Fruits such as durian, coconut and pineapple have been identified as new sources of agricultural wealth. These crops are usually sold fresh for local markets while processed fruit produced are marketed in the form of paste or pulp for exporting purposes. This is where young agropreneurs should leverage on the exporting opportunities to increase their profit margin.
Progressing to a modernised agriculture is also a way to attract more youths into the agricultural sector. And since the youth are generally tech-savvy, there is no prospective barrier inhibiting them to adopt and adapt technologies in agriculture.
Modernising agriculture may include employing sustainable agriculture development by leveraging on technology application in the operation – be it building facilities to control the elements of farming like sunlight, humidity or building a proprietary watering system where the right amount of water required by the crops to grow is provided.
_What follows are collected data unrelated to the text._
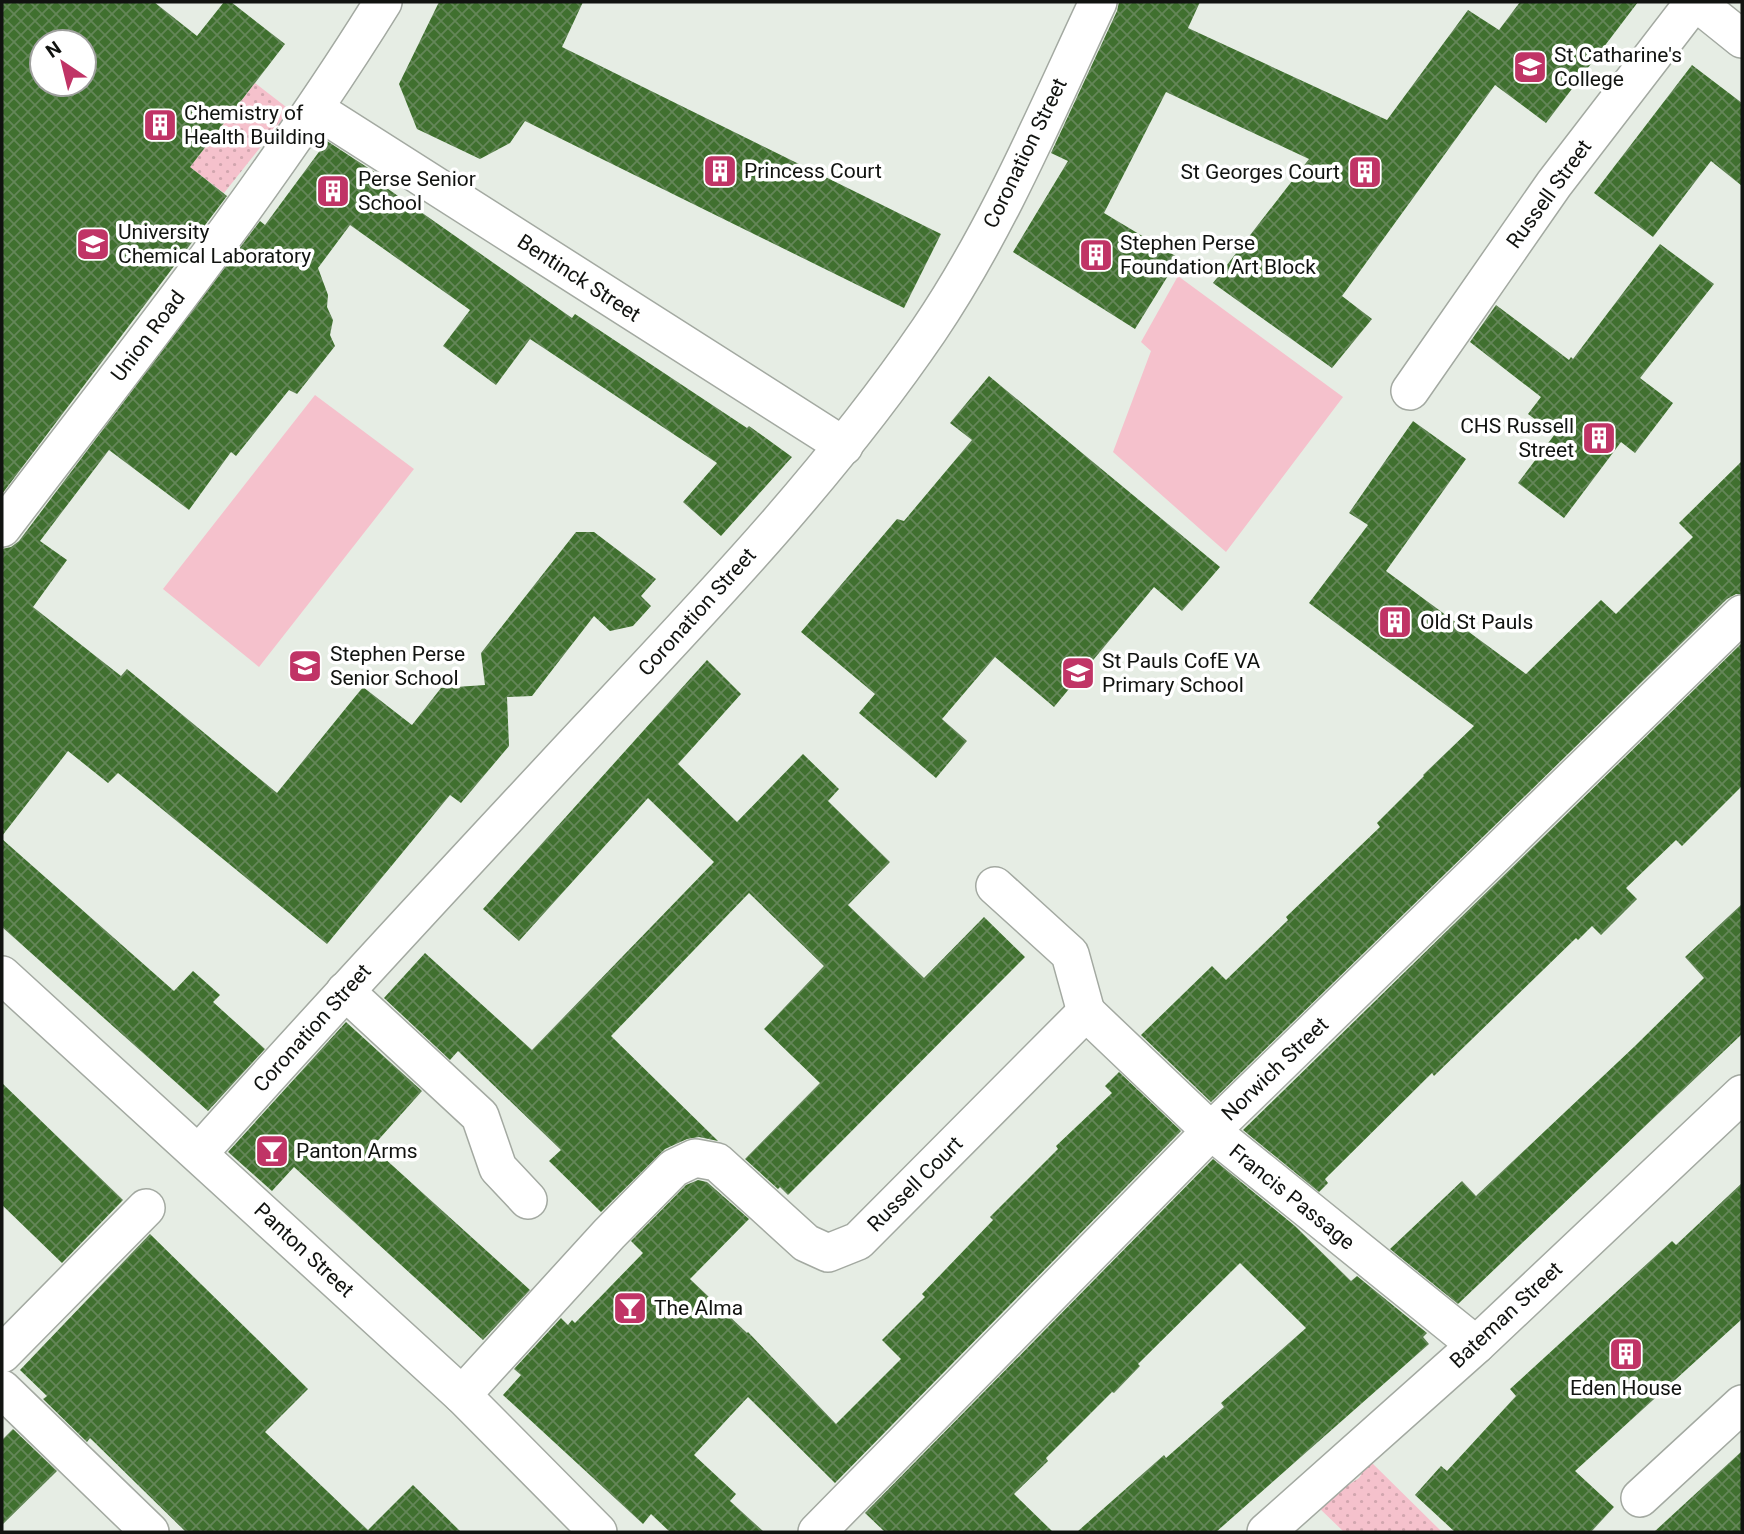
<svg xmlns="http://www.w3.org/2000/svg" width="1744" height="1534" font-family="Roboto,sans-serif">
<defs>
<pattern id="garden-dots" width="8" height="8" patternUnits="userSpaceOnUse" patternTransform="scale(1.75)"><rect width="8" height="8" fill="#f5c1cc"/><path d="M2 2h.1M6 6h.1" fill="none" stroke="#d1a5ae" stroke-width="1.8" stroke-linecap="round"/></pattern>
<pattern id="building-cross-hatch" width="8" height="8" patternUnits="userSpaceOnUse" patternTransform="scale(1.75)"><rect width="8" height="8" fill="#40702f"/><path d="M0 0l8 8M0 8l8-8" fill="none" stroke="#648658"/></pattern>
</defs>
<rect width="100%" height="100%" fill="#e6ede4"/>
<g fill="url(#garden-dots)">
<polygon points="255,83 290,110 224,193 190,167"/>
<polygon points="1370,1461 1442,1532 1344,1532 1317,1506 1359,1478"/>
</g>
<g fill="#f5c1cc">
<polygon points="1178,276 1343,397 1226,552 1113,452 1151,351 1141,342"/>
<polygon points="315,395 414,469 259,667 163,589"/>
</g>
<g fill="url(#building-cross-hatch)" fill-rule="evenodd">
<path d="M2 2H154L197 36 224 2H231L285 44 190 167 227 196 2 494ZM42 42H84V84H42Z"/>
<polygon points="439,2 583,2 562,47 941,234 904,308 525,121 510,143 480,159 417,129 399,84"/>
<polygon points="1119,2 1200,2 1188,28 1387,120 1468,10 1499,30 1520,2 1638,2 1546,123 1495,85 1342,296 1372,319 1332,368 1213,283 1309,159 1166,92 1104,213 1179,258 1135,329 1013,252 1068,161 1051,153 1117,11"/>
<polygon points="1692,65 1742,103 1742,186 1711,161 1653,237 1594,193"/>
<polygon points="327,141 385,179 381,184 572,318 575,314 747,428 749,426 792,457 721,536 683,502 717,463 530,339 496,385 443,346 470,310 350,225 318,268 328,295 327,307 333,320 330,335 335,346 297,394 289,390 236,456 231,452 189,510 109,450 40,541 67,560 33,607 121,676 127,669 277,793 363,687 412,725 441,688 485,685 481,653 576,532 594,532 656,579 641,596 651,606 633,626 610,631 594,616 532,696 507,697 509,746 461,803 450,795 327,944 118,773 108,783 68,751 2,836 2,549 11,547 19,541 260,221 265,225"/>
<polygon points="1660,244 1714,284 1640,378 1673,403 1635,453 1621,442 1564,518 1518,483 1555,434 1528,414 1541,397 1470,342 1496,305 1569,360 1571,357 1573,359"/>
<polygon points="989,376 1220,567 1182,611 1154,587 1054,707 995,657 942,719 967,741 936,778 859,713 875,694 801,632 897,519 904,521 972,440 950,423"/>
<polygon points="1413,421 1466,459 1386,571 1526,674 1601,600 1616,614 1693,537 1679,523 1742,461 1742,594 1736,594 1727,599 1211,1102 1141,1035 1212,966 1226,980 1288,920 1286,917 1380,827 1377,823 1424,776 1423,775 1474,726 1309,603 1368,525 1349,513"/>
<polygon points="1742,643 1742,786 1682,846 1676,840 1626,888 1637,899 1601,935 1592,926 1578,940 1576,938 1434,1076 1432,1073 1325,1179 1328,1183 1319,1192 1243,1130"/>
<polygon points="707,660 741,694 678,764 737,822 803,754 839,789 828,801 890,862 848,905 924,978 984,917 1025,957 788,1195 780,1187 778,1189 745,1159 820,1083 764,1029 824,966 749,893 611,1036 718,1141 699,1137 687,1139 665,1149 601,1212 549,1161 561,1150 458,1051 450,1060 384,998 425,953 532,1050 714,862 648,798 519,941 483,909"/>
<polygon points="2,839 174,991 193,971 220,995 213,1002 265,1049 208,1111 2,927"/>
<polygon points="1742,904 1742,1034 1458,1304 1390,1249 1462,1181 1476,1196 1635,1046 1704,978 1685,957"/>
<polygon points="346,1022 422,1091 372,1147 530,1290 483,1340 294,1167 272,1191 228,1152"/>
<polygon points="1119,1072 1181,1131 835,1483 748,1397 694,1455 736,1494 730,1501 764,1532 670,1532 651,1514 643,1524 503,1395 521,1375 514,1369 561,1318 568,1325 572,1320 575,1323 643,1253 631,1241 686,1185 698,1180 707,1182 749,1219 690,1279 747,1333 748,1332 836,1424 901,1359 882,1340 925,1297 922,1294 993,1220 990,1217 1058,1149 1056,1146 1112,1093 1105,1086"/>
<polygon points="2,1083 123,1200 62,1263 2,1205"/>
<polygon points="1213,1159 1295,1226 1351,1281 1357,1276 1427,1333 1423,1337 1429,1344 1216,1532 1077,1532 1164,1455 1166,1458 1224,1407 1221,1403 1306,1328 1240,1263 1138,1364 1140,1366 1114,1393 1112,1392 1046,1458 1048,1461 1014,1494 1053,1532 885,1532 865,1513"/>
<polygon points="1742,1183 1742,1319 1575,1471 1614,1507 1591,1532 1455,1532 1415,1495 1441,1466 1447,1471 1516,1396 1510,1389 1672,1241 1676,1245"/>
<polygon points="150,1234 308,1389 265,1432 368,1530 413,1485 461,1532 186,1532 90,1438 87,1442 43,1399 47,1396 20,1370"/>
<polygon points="13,1429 57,1471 2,1525 2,1440"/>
<polygon points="1742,1451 1742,1532 1654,1532"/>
</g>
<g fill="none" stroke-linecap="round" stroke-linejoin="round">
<g stroke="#a3a9a1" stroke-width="40">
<g id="minor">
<polyline points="1696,2 1742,39"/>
<polyline points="315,109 844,446"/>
<polyline points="1410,391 1554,184 1694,2"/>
<path d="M2 528C133 356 269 186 383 2"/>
<polyline points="995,886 1070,954 1086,1012"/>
<polyline points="2,975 462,1395 598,1532"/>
<polyline points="345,991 480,1116 498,1168 528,1200"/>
<polyline points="1086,1012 1211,1131 1476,1345"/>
<path d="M199 1153C327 1010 458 869 589 729 709 601 830 475 929 330 998 228 1046 113 1098 2"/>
<polyline points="2,1354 146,1208"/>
<polyline points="2,1389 150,1532"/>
<polyline points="462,1395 609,1234 674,1168 695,1158 717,1162 806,1243 828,1253 858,1241 1086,1012"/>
<polyline points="1640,1498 1742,1404"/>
<polyline points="817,1532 1211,1131 1742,614"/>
<polyline points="1266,1532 1476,1345 1742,1094"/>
</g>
</g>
<use href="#minor" stroke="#fff" stroke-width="37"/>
</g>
<defs>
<g id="university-square" transform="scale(1.75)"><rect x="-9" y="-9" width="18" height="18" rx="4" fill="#c03466" stroke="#fff"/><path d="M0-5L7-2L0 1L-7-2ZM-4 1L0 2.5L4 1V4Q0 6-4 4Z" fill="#fff"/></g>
<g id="building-square" transform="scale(1.75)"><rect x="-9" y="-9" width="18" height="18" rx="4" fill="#c03466" stroke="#fff"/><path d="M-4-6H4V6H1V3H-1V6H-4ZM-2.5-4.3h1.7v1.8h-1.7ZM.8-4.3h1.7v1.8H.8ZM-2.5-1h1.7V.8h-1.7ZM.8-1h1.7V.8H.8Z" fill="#fff"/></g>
<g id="school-square" transform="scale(1.75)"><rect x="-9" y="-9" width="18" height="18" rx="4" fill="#c03466" stroke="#fff"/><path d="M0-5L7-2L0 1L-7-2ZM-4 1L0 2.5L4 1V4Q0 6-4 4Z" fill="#fff"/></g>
<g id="bar-square" transform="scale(1.75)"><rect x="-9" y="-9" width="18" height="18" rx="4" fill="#c03466" stroke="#fff"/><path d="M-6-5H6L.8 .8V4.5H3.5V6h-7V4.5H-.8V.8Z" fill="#fff"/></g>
</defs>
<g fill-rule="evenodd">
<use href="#university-square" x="1530" y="67"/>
<use href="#building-square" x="160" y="125"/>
<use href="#building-square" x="720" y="171"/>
<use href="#building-square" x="1365" y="172"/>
<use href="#building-square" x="333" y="191"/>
<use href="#university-square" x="93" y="244"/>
<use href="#building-square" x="1096" y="255"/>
<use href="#building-square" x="1599" y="438"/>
<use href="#building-square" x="1395" y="622"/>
<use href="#school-square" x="305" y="666"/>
<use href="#school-square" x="1078" y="673"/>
<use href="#bar-square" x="272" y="1151"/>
<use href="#bar-square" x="630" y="1308"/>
<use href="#building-square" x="1626" y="1354"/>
</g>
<g text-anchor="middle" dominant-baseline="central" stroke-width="7" stroke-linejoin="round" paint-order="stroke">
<g font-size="21" fill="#111310" stroke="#fff" text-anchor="start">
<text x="1554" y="55">St Catharine's<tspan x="1554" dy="24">College</tspan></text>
<text x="184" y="113">Chemistry of<tspan x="184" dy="24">Health Building</tspan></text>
<text x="744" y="171">Princess Court</text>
<text x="1340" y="172" text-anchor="end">St Georges Court</text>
<text x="358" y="179">Perse Senior<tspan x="358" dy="24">School</tspan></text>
<text x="118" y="232">University<tspan x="118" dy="24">Chemical Laboratory</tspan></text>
<text x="1120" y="243">Stephen Perse<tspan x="1120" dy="24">Foundation Art Block</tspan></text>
<text x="1574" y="426" text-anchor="end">CHS Russell<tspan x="1574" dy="24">Street</tspan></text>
<text x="1420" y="622">Old St Pauls</text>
<text x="330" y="654">Stephen Perse<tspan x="330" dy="24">Senior School</tspan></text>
<text x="1102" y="661">St Pauls CofE VA<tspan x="1102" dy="24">Primary School</tspan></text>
<text x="296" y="1151">Panton Arms</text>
<text x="654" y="1308">The Alma</text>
<text x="1626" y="1388" text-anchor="middle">Eden House</text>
</g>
<g font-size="21" fill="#111310" stroke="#fff">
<text transform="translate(1025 153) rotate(-64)">Coronation Street</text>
<text transform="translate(1549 194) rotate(-54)">Russell Street</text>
<text transform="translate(579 278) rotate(33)">Bentinck Street</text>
<text transform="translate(148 336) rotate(-53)">Union Road</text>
<text transform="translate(697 612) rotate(-48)">Coronation Street</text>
<text transform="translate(312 1028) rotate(-48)">Coronation Street</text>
<text transform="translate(1275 1069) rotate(-44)">Norwich Street</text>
<text transform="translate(915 1184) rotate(-45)">Russell Court</text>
<text transform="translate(1292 1197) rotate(39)">Francis Passage</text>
<text transform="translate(304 1250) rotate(43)">Panton Street</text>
<text transform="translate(1506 1315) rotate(-43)">Bateman Street</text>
</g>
</g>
<rect width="1744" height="1534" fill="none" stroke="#111310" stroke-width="7"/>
<g transform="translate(63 63) rotate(325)"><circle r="33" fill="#ffffff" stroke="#a0a19f" stroke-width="2"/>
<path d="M0-5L12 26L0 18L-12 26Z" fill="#c03466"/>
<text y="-10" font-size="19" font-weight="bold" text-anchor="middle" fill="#111310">N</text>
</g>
</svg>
Modern and precise agriculture improved yields and provide higher income to the farmers, which in the long run, if managed properly, would become a generational wealth creation.
Take for example the case of Cultiveat, a company based in Klang, which was formed by John-Hans Oei who has had the experience in food waste management using enzyme (microbial) technology.
By way of backward integration, the by-product of the food waste is now used for farming purposes. This farming innovation – which centres around quality control (QC) – has received the support of MaGIC (Malaysian Global Innovation & Creativity Centre).
Besides the farmers themselves, the modernised agricultural sector will create jobs all along the supply chain including logistics providers, researchers, analysts, drone manufacturers, food technicians, nutritionists, ecologists and veterinarians. These represent the jobs of the future which would be naturally filled by the younger generations.
All in all, the conditions for developing young agropreneurship in Malaysia are already present and taking place albeit at a pace that is slower than expected. However, given time and government support and backing, young agropreneurship will be the key driver of growth of the agricultural sector in Malaysia which in turn will act as a catalyst and impetus of economic growth.
Dayang Shuzaidah is a Research Analyst at EMIR Research, an independent think tank focused on strategic policy recommendations based on rigorous research.